C’est parce que ce spectaculaire changement d’avis lui ouvre la possibilité d’user contre les musulmans du procédé même dont il redoutait neuf mois plus tôt que d’aucun(e)s ne l’emploient contre des « éditorialistes réactionnaires »...

...Et « d’incriminer » après les tueries de Montauban et de Toulouse, « selon la méthode de la causalité floue qui autorise toutes les confusions », non plus seulement, comme il avait fait après celle d’Oslo, des sites où des fanatiques colportent « une agressivité verbale telle qu’elle finit par distiller une sémantique de guerre civile » (ou sainte), mais bien la religion musulmane dans son entier - puisque c’est à « l’islam », en général, qu’il a « des questions » à poser, et à ses « docteurs de la foi » qu’il demande, à la conclusion de son éditorial, s’ils « cautionnent » (ou « reprennent », ou « approuvent ») les « appels au meurtre qu’on trouve ici ou là dans les livres sacrés ».
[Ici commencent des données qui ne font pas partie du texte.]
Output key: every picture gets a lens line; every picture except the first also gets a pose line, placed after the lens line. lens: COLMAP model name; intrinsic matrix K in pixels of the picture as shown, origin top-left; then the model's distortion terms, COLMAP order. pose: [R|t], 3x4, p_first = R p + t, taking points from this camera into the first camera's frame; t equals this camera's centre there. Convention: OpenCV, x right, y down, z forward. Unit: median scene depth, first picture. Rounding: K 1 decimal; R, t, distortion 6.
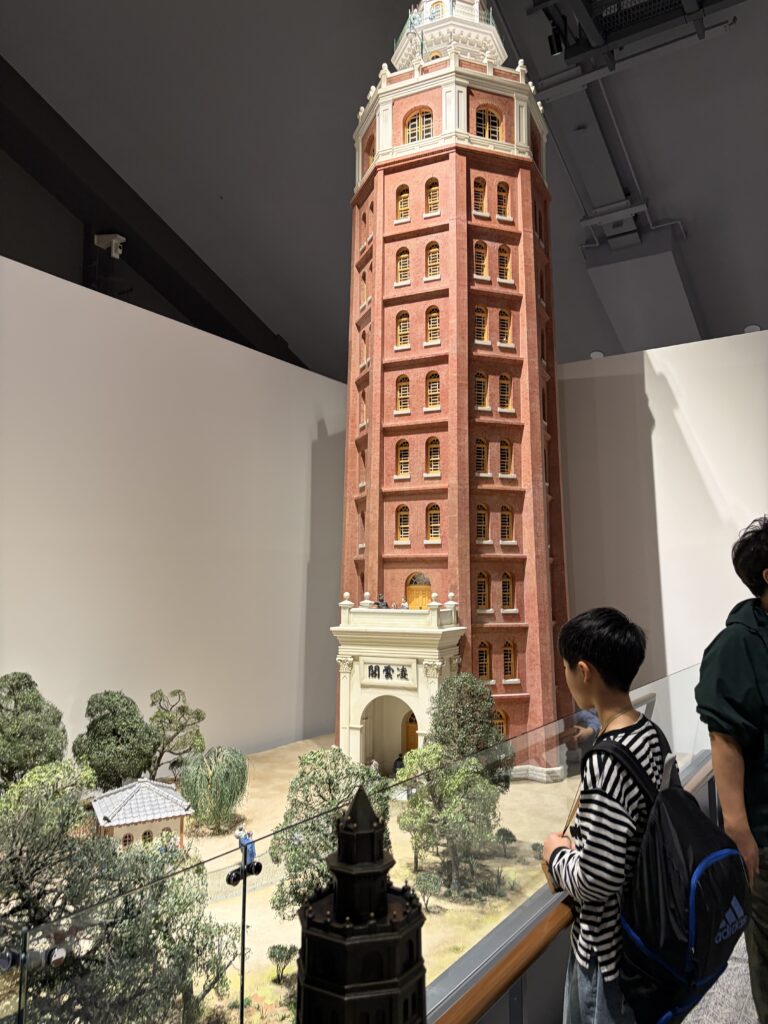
lens RADIAL K [[818.4, 0, 384.0], [0, 818.4, 512.0], [0, 0, 1]] dist [0.044700, -0.006098]
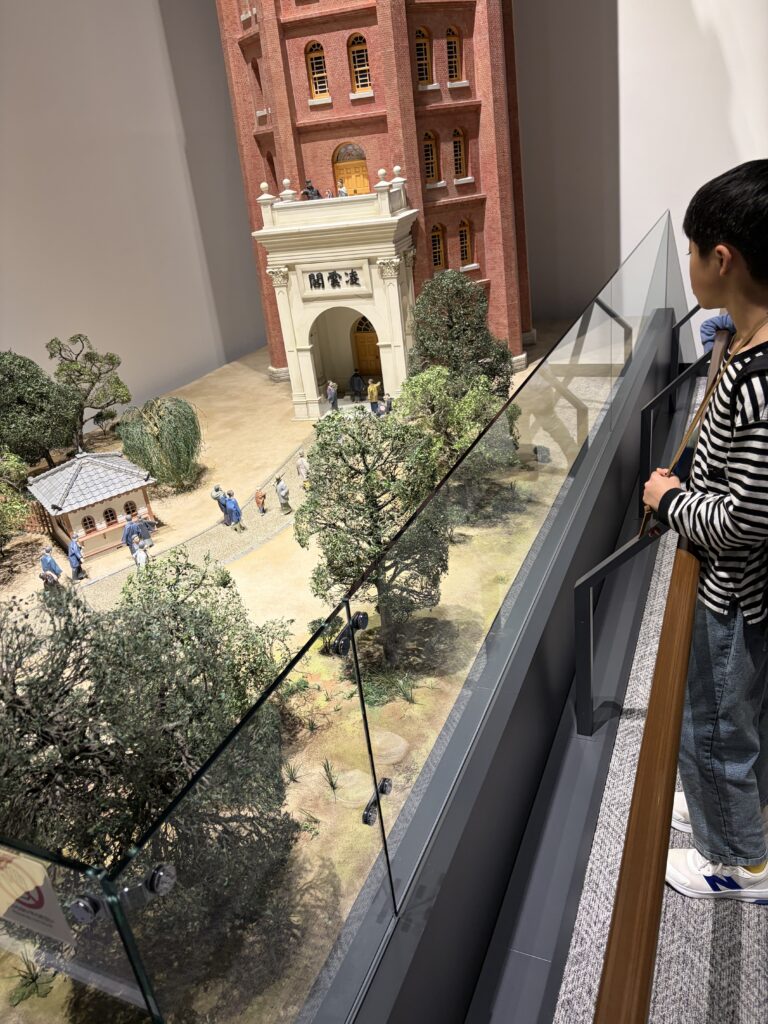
lens RADIAL K [[773.5, 0, 384.0], [0, 773.5, 512.0], [0, 0, 1]] dist [0.008655, 0.062133]
pose [[0.975601, -0.182755, 0.121672, -0.081913], [0.098433, 0.859450, 0.501653, 0.008390], [-0.196251, -0.477437, 0.856469, 0.196279]]
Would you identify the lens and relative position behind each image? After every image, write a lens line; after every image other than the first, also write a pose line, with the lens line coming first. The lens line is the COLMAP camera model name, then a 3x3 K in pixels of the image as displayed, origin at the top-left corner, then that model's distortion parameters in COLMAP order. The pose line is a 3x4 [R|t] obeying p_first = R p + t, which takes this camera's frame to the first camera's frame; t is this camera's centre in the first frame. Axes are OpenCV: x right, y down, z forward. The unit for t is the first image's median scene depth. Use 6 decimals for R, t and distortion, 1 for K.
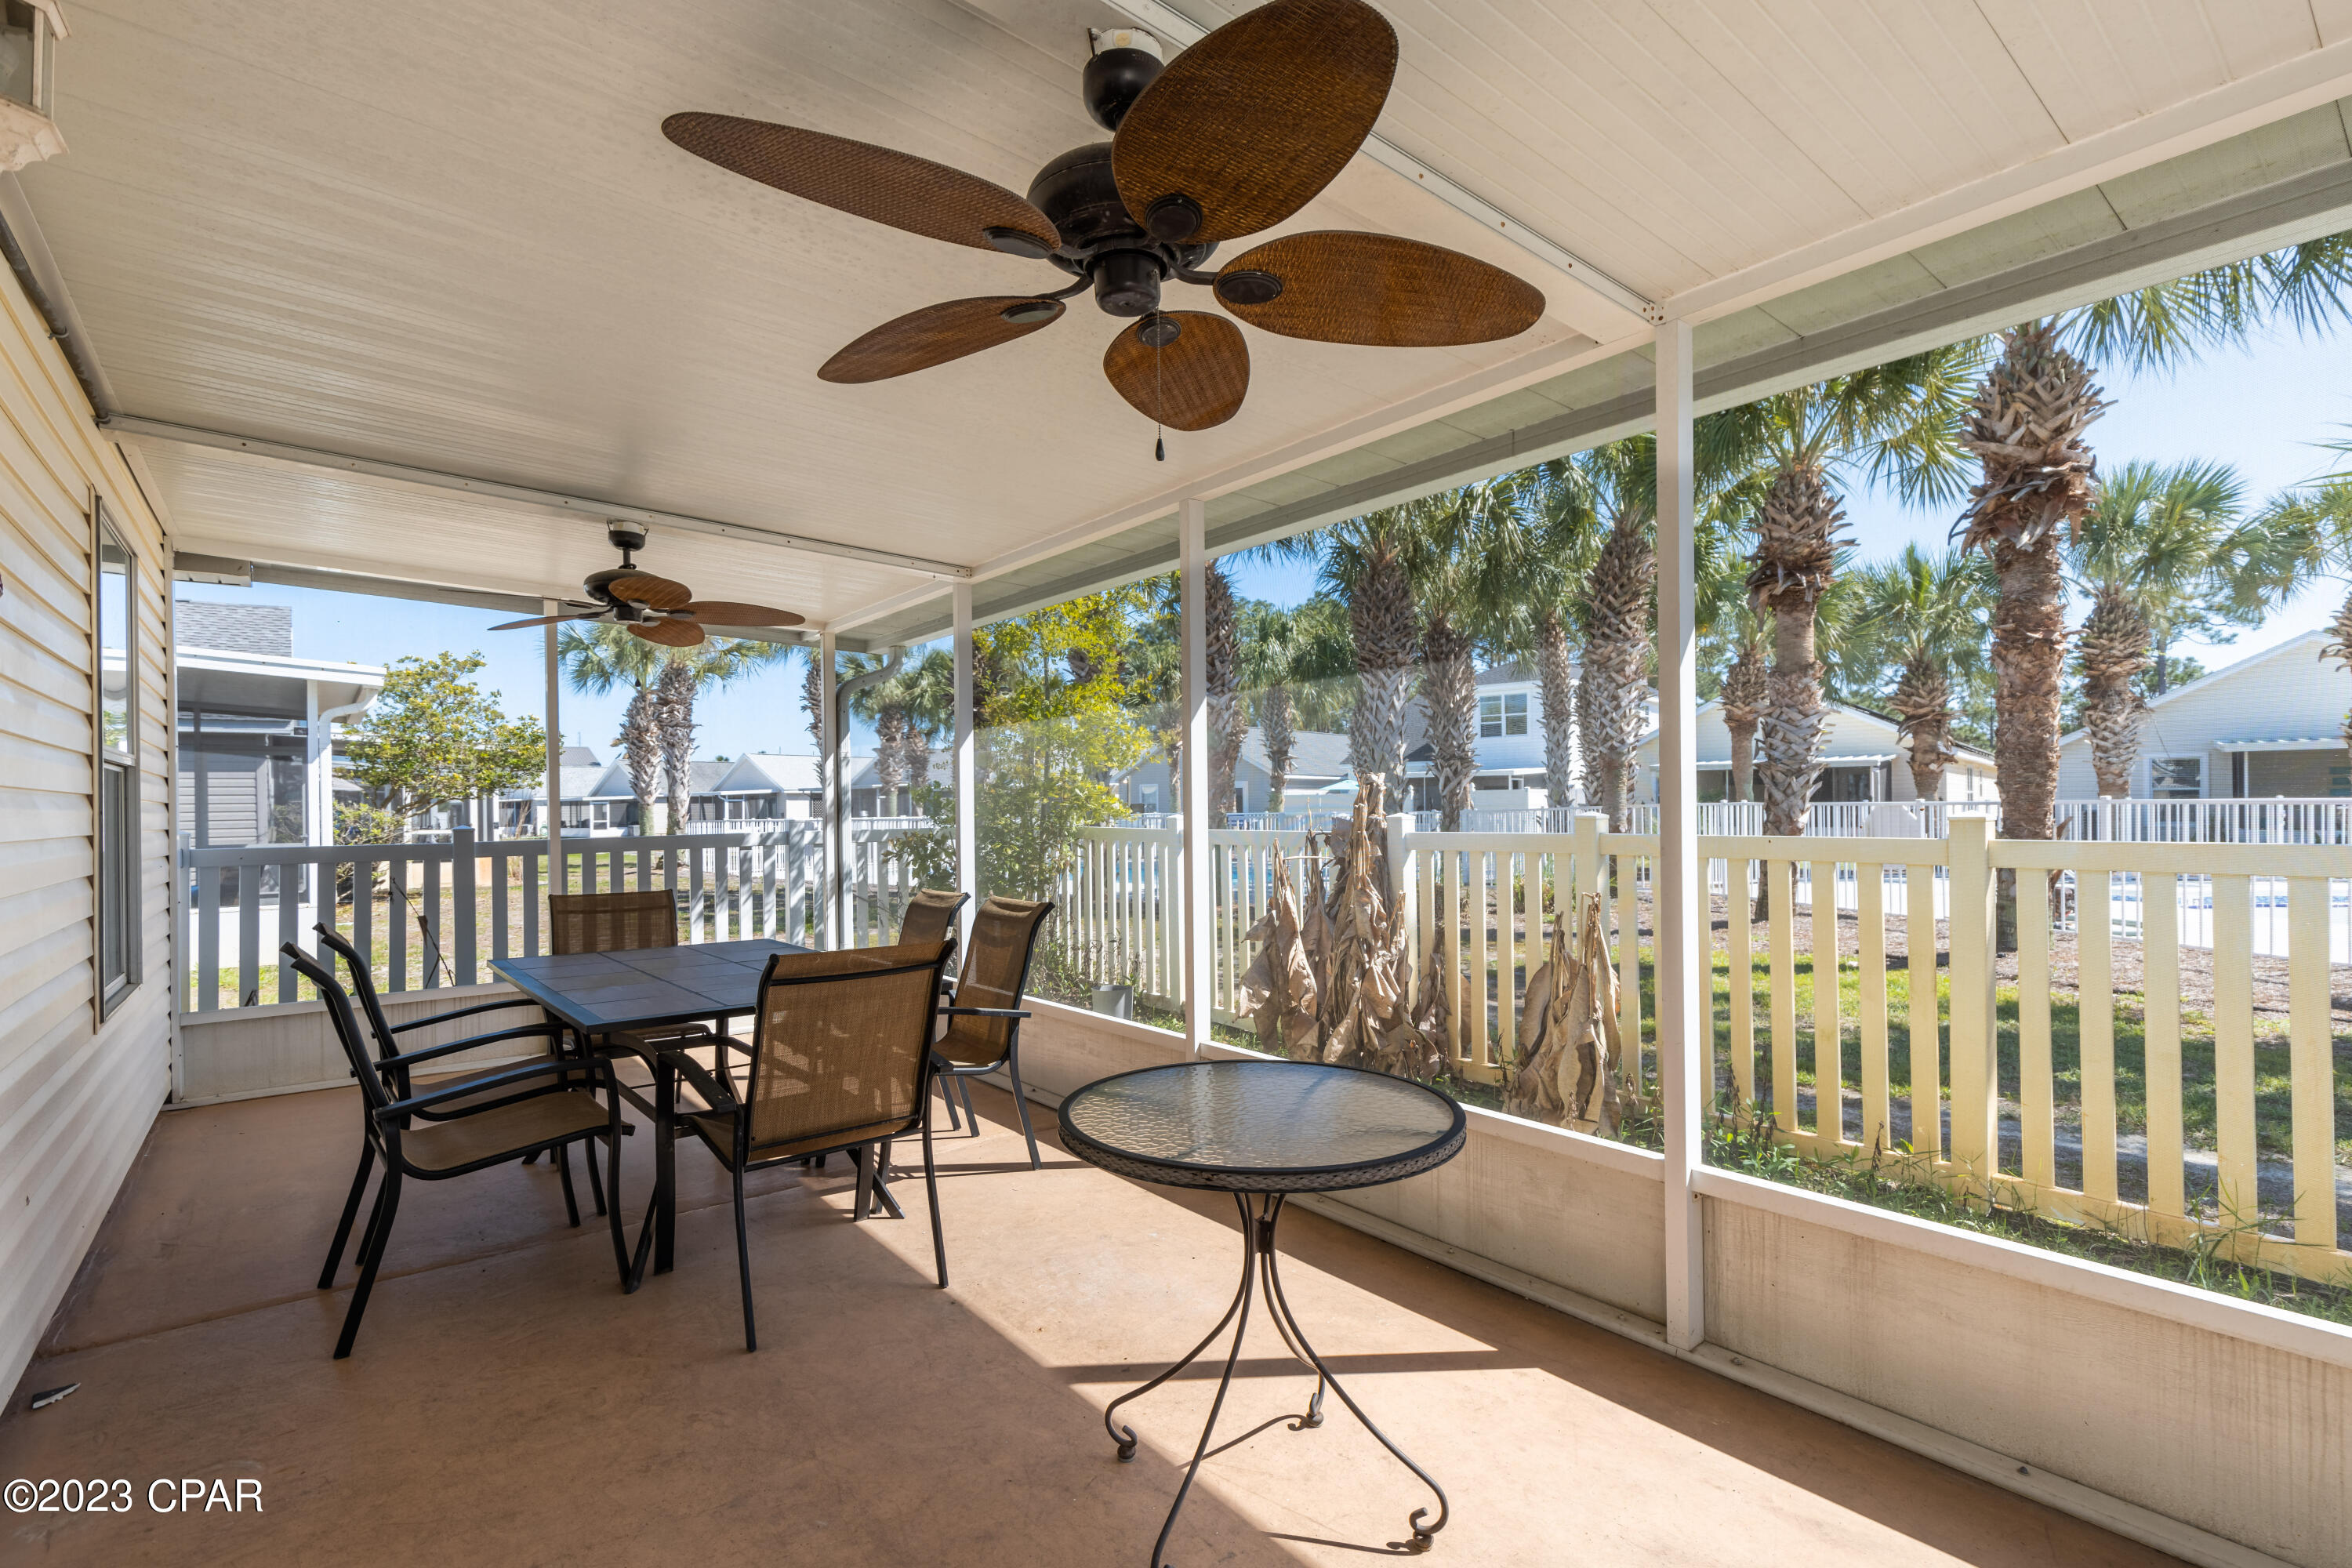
lens RADIAL K [[1065.5, 0, 1176.6], [0, 1065.5, 804.5], [0, 0, 1]] dist [0.000639, -0.000458]
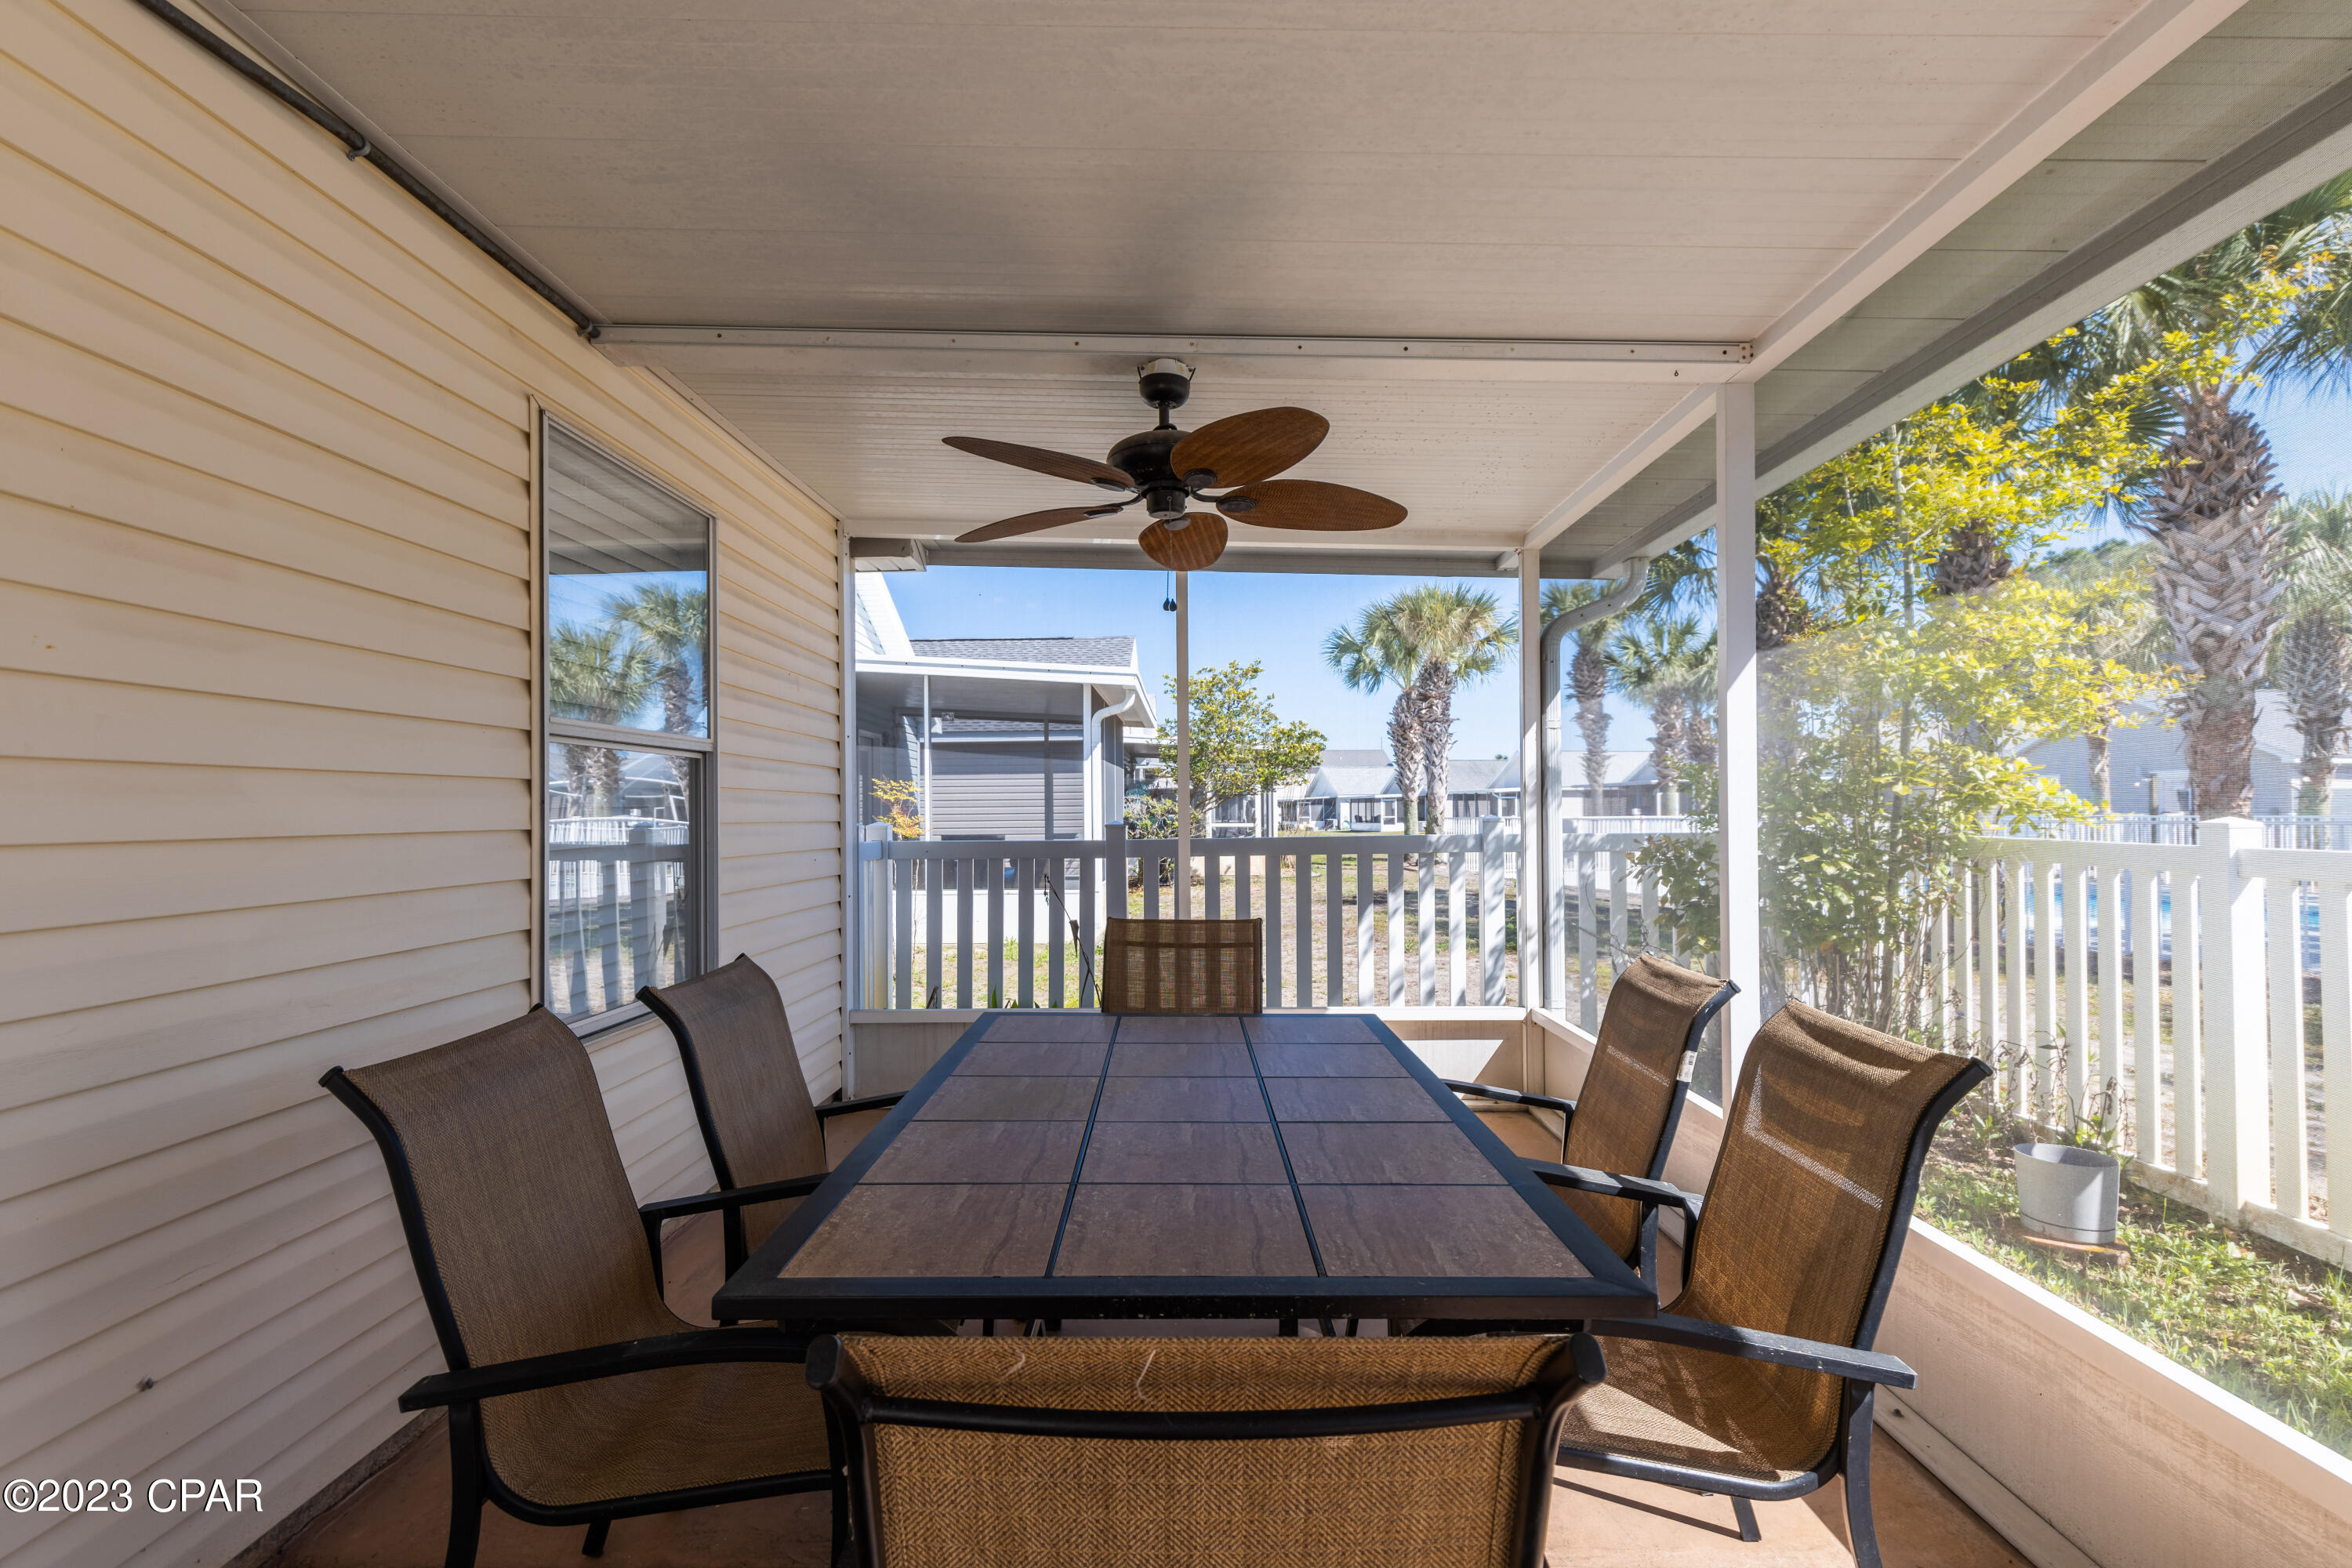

3. Par ses deux réactions, à la tuerie d’Oslo d’abord, puis à celles, neuf mois plus tard, de Montauban et de Toulouse, Laurent Joffrin esquisse donc une doxa qui peut se résumer comme suit : quand un fanatique réactionnaire tue ses compatriotes, il serait parfaitement déplacé de vouloir apostropher les docteurs de la réaction.

Mais quand un fanatique musulman tue ses compatriotes, « on doit » interpeller les théologiens de l’islam.

Et c’est intéressant, mais en réalité, une fois qu’on a dressé ce constat ?
On est encore (très) loin d’avoir épuisé le sujet - qui mériterait, par exemple, qu’on relève aussi que l’accès aux médias des oulémas reste chez nous assez limité [5], quand les idéologues dédiés à la fustigation de « l’islamisation de l’Europe » ont, eux, des ronds de serviettes dans (beaucoup) plus de rédactions qu’on n’en pourrait compter sur les doigts de deux mains.

Et tout cela pourrait faire nombre d’intéressantes questions à (se) poser, quand on dirige un vénérable hebdomadaire : mais encore faut-il le vouloir.

P.-S.

Ce texte est paru initialement sur le Blog de Sébastien Fontenelle, Vive le feu. Nous le reproduisons avec l’amicale autorisation de son auteur.

Notes

[1] Et lui ne mange pas de ce pain-là.

[2] On relèvera ici que Laurent Joffrin continue donc, à l’été 2011, après quatre ans de règne d’une droite qui a fait de l’entretien de la peur de « l’Autre » l’alpha et l’omega de sa démagogie, de penser « naturellement » au parti lepéniste, « quand il s’agit d’hostilité envers les étrangers » - comme s’il n’avait pas complètement pris la mesure d’une réalité où la propagande frontiste ne se différencie plus guère, dans ces matières, de celle du gouvernement.

[3] Bien évidemment : nul(le) ne songe, contrairement à ce que suggère là Laurent Joffrin, à imputer à ces personnages la moindre responsabilité directe dans la tuerie d’Oslo.

[4] Dans un cas : on « peut ». Dans l’autre cas : on « doit ».

[5] Personnellement, et soit dit en passant : je m’en porte tout à fait bien.